Texte étudié:
Pas vraiment de système ni de possession posée sur demi-terrain : Warren reçoit un « Drag Screen » de Sabonis pour attaquer la défense très tôt, en semi-transition.

De manière assez intéressante, le positionnement de Jokic est atypique : assez bas, plutôt bien haut au niveau de l’écran pour exécuter un « Hedge ».

Deux possibilités à cela : d’un côté, Jokic est peut-être tout simplement en mauvaise posture à cause de l’écran posé très vite. Il n’a peut-être pas eu le temps de voir venir et de bien se placer.

De l’autre, on ne peut que remarquer la défense de Torrey Craig qui se positionne de manière à orienter Warren vers la ligne de fond plutôt que de laisser repiquer à l’intérieur. Or, si on combine ça au positionnement de Jokic, plus bas, cela s’apparente assez facilement à une défense appelée « ICE » où le but est justement d’enfermer le porteur de balle à l’extérieur (en l’empêchant d’utiliser l’écran).

Informations:

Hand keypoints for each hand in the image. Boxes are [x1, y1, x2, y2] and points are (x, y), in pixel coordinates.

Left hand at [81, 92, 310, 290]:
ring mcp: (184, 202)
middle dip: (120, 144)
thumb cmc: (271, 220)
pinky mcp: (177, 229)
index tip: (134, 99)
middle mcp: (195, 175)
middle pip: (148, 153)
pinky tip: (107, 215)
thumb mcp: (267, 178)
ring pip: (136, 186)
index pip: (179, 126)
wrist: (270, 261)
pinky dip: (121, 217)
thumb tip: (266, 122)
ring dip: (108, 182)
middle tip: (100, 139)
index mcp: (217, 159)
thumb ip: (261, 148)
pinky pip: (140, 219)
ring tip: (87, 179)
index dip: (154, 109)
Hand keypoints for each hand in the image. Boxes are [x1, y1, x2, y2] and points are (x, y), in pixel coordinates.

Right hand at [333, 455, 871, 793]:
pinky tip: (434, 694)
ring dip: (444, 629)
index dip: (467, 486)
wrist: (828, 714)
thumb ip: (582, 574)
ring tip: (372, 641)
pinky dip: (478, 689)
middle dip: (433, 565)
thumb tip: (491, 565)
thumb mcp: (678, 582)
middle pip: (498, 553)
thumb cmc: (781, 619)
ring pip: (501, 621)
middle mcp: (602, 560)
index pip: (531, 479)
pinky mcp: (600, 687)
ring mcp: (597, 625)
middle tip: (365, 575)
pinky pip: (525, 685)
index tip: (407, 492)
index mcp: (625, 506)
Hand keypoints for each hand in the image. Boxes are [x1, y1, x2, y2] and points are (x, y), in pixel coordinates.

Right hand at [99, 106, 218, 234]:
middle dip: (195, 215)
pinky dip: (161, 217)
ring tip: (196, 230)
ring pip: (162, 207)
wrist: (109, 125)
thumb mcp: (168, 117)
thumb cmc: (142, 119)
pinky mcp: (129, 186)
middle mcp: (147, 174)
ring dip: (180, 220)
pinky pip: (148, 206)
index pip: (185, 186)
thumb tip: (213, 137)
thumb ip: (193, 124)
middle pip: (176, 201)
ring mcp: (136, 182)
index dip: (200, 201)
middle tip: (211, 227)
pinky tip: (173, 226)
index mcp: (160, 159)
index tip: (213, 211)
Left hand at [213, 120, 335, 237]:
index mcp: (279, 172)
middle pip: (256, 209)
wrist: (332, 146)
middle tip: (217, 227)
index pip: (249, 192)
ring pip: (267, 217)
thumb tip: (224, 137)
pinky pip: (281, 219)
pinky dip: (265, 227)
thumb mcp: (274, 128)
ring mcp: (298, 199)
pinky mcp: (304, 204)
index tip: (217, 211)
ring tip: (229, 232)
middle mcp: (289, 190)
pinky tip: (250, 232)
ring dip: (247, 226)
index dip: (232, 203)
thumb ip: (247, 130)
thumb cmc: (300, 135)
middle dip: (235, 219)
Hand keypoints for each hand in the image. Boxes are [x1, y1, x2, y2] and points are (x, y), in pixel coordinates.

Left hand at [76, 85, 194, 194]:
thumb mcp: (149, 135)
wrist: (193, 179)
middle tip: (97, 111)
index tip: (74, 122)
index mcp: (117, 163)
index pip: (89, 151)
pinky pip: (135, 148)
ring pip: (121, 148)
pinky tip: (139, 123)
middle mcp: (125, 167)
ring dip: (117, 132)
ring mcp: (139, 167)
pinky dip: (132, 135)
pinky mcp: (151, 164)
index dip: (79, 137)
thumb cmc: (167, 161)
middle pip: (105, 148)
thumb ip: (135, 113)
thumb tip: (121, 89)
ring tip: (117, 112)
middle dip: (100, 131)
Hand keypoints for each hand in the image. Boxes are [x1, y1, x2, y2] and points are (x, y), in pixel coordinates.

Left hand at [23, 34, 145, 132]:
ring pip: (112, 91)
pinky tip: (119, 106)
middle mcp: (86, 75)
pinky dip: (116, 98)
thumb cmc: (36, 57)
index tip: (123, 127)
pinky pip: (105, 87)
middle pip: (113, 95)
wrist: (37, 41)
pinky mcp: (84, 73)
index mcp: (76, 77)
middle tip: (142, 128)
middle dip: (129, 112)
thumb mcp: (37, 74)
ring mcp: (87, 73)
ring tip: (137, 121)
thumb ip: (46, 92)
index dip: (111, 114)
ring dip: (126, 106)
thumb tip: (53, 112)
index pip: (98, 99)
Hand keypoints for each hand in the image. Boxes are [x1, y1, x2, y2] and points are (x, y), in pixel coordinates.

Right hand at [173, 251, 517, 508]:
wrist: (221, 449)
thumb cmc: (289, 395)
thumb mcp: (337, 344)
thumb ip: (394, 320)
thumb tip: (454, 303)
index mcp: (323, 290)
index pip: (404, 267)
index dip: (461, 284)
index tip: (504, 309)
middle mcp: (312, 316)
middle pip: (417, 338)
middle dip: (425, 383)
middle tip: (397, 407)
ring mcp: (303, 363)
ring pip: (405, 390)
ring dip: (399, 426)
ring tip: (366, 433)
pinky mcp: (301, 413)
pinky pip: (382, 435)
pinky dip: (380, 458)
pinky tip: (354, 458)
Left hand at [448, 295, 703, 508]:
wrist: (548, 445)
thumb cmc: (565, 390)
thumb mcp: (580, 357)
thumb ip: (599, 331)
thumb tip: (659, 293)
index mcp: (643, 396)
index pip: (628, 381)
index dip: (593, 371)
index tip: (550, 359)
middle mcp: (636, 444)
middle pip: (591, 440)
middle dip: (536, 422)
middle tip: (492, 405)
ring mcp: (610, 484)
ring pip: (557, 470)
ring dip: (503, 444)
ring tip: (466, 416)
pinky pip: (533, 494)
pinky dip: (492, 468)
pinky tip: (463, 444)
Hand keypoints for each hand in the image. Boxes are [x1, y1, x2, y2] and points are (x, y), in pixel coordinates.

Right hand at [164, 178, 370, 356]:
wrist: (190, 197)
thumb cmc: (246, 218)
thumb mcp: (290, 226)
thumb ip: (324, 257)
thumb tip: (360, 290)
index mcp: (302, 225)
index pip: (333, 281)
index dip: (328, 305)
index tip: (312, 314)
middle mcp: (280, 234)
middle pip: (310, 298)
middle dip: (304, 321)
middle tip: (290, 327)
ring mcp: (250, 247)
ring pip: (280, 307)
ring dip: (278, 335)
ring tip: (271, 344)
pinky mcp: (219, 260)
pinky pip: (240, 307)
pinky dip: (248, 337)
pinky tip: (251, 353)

* * *

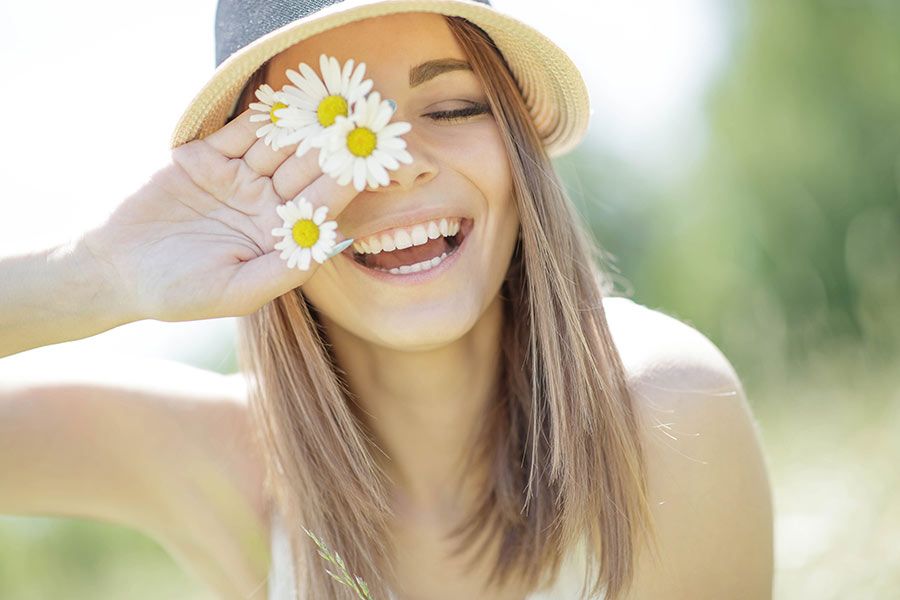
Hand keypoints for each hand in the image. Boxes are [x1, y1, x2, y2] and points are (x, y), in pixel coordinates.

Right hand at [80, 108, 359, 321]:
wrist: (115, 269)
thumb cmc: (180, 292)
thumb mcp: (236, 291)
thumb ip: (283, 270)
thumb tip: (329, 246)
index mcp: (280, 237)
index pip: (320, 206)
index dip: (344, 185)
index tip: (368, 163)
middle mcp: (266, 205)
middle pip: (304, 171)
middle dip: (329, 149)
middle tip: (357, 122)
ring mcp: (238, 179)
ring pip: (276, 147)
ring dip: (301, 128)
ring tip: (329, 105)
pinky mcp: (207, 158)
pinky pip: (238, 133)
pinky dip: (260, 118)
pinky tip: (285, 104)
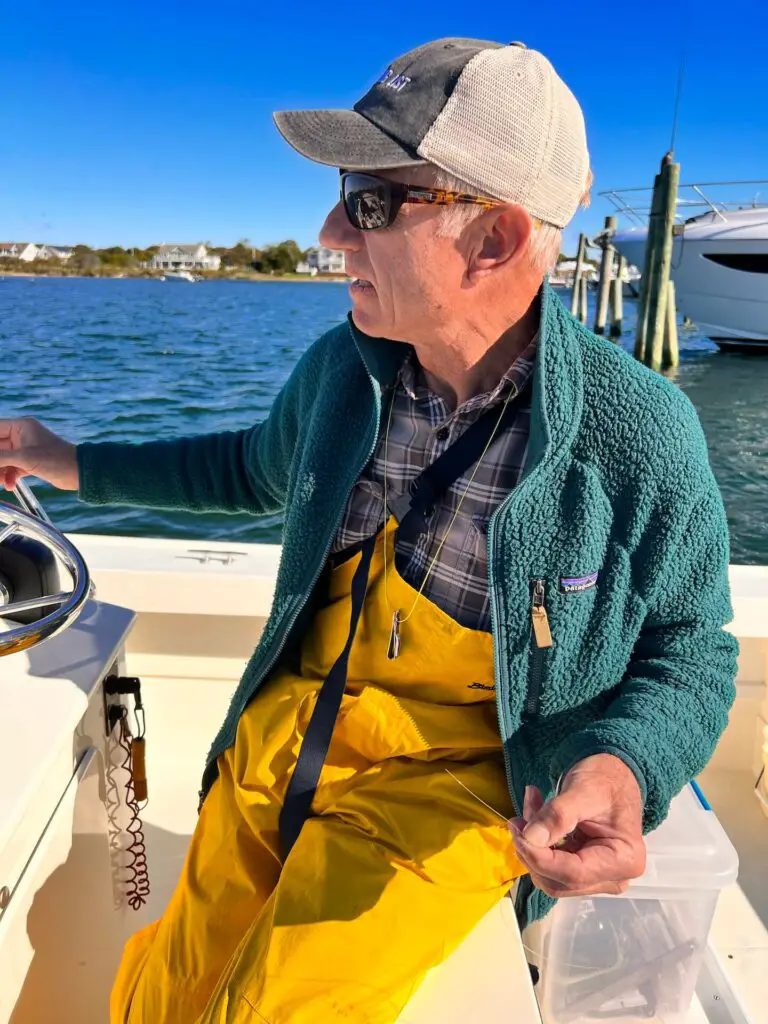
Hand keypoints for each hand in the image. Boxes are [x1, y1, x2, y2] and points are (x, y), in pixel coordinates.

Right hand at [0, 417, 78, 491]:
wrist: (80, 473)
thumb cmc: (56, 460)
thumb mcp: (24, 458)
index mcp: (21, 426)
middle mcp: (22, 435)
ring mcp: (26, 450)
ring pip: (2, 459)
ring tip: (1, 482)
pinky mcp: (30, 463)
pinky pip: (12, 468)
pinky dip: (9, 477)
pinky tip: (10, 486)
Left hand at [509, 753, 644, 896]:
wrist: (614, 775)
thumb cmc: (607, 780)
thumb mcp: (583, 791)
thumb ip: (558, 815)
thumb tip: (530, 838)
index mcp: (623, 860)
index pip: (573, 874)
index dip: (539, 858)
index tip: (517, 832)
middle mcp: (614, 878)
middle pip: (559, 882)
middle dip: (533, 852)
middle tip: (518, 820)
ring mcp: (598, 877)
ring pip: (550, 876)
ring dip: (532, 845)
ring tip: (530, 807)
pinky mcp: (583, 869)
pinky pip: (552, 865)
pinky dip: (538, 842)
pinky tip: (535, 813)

==

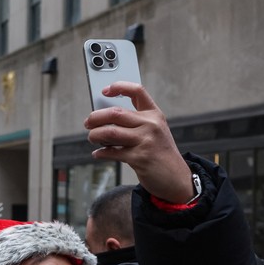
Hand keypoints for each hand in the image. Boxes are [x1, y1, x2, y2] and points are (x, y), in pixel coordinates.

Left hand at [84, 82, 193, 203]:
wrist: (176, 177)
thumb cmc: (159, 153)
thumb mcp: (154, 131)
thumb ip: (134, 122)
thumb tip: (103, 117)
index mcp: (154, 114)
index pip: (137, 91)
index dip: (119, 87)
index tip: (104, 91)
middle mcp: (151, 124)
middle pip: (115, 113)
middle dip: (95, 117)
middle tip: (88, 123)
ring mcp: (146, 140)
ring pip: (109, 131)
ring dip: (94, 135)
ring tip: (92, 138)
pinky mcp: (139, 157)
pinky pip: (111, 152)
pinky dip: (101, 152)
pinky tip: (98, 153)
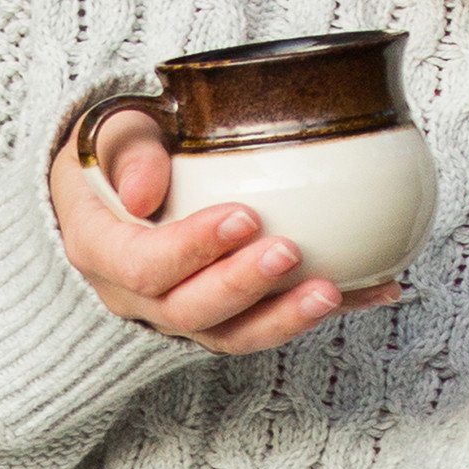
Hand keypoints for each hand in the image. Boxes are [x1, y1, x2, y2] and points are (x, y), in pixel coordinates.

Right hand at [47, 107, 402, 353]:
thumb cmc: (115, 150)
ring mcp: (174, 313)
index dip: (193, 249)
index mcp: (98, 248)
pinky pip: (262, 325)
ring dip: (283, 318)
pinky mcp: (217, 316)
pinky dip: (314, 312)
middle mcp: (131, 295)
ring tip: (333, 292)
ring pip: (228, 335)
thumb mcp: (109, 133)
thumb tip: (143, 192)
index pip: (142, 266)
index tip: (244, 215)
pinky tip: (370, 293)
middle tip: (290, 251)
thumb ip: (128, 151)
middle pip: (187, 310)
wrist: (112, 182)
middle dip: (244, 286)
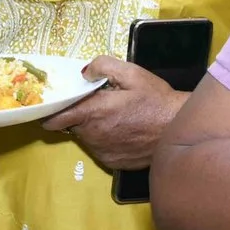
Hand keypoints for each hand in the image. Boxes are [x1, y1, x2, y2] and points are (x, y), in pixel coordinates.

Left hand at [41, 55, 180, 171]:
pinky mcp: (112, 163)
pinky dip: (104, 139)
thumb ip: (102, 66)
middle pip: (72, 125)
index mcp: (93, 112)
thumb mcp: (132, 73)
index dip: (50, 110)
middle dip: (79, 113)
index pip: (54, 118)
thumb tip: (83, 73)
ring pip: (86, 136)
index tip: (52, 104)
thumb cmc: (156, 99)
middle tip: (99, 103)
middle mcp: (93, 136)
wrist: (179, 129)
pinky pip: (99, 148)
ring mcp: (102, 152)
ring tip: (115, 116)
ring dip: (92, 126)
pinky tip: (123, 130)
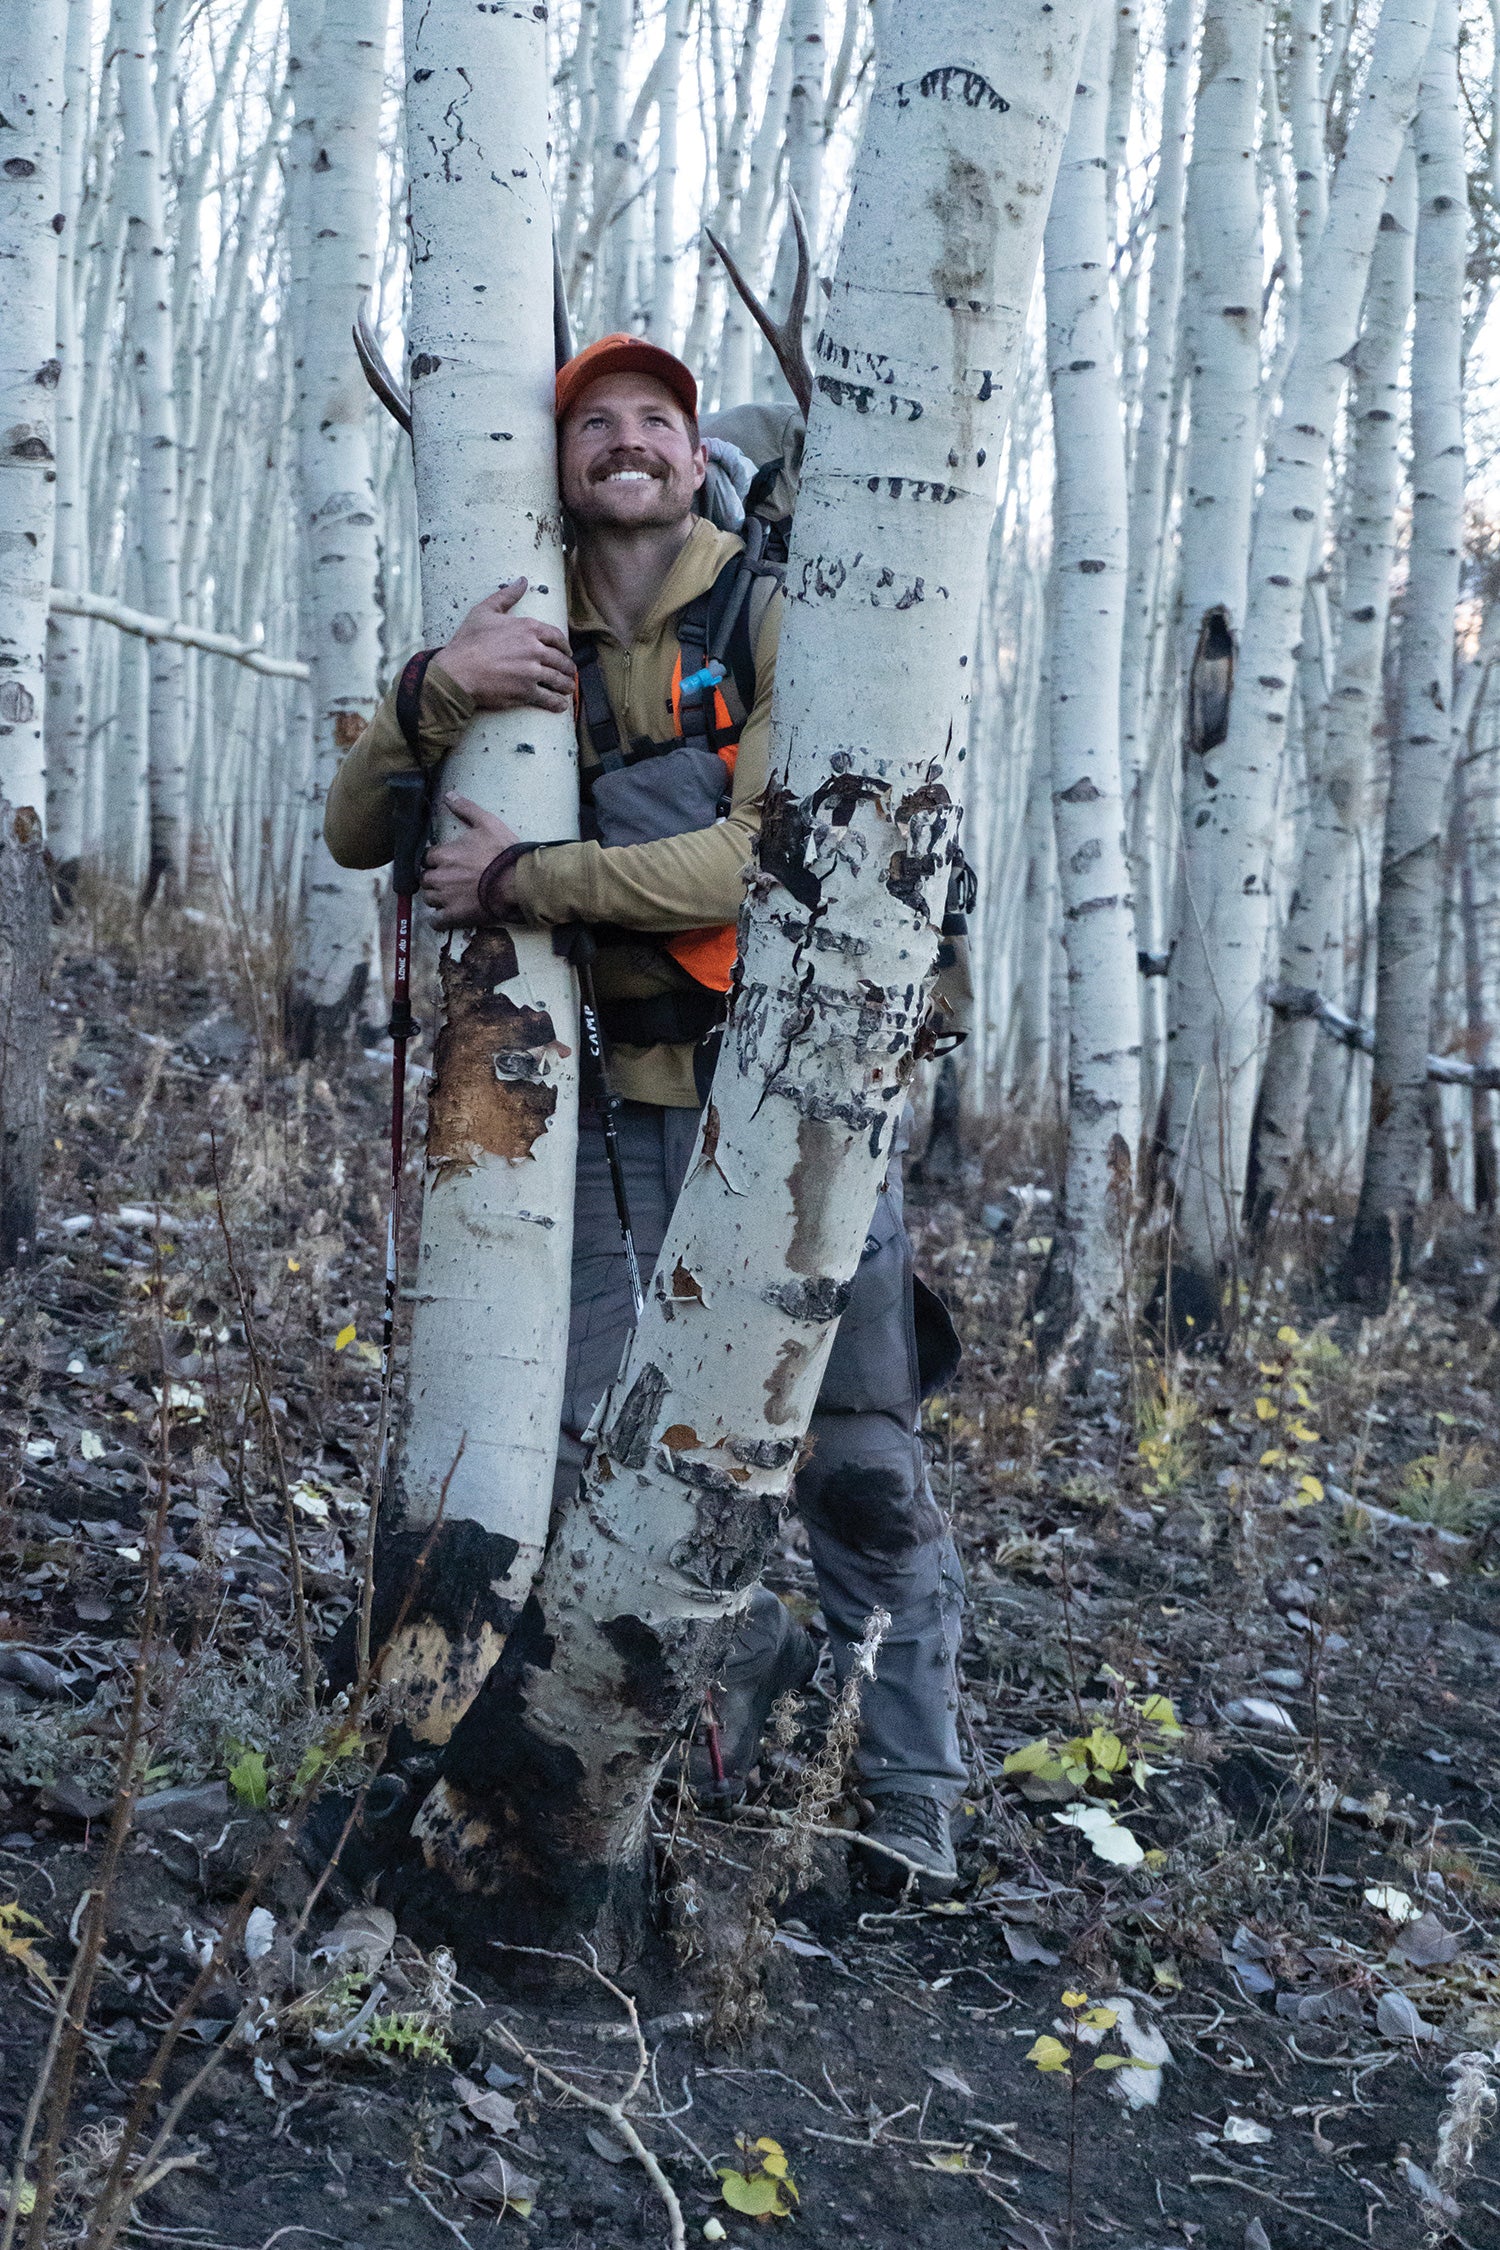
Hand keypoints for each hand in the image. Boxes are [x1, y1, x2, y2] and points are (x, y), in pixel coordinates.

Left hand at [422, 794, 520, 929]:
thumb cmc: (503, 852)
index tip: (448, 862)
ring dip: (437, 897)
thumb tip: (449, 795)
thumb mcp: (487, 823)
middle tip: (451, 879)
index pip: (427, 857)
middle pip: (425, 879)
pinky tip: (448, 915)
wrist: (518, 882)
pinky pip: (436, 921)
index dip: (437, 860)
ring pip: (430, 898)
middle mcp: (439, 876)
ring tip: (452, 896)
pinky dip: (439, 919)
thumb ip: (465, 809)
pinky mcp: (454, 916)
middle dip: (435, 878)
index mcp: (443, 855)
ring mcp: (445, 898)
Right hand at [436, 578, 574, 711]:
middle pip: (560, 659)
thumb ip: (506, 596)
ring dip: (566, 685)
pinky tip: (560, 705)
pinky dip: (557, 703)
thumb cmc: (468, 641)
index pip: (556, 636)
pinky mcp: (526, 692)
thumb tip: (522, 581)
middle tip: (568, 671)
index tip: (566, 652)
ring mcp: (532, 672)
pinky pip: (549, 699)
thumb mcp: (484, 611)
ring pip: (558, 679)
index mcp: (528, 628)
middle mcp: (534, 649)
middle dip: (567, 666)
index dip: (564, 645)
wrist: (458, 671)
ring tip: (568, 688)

Vos tâches:
A. Selon le texte étudié, quel est le but de la défense appelée « ICE » ?
B. Reproduisez sans modification le passage du texte étudié allant de « Deux possibilités à » à « bien se placer. ».

Corrigé:
A. Enfermer le porteur de balle à l’extérieur en l’empêchant d’utiliser l’écran.

B.
Deux possibilités à cela : d’un côté, Jokic est peut-être tout simplement en mauvaise posture à cause de l’écran posé très vite. Il n’a peut-être pas eu le temps de voir venir et de bien se placer.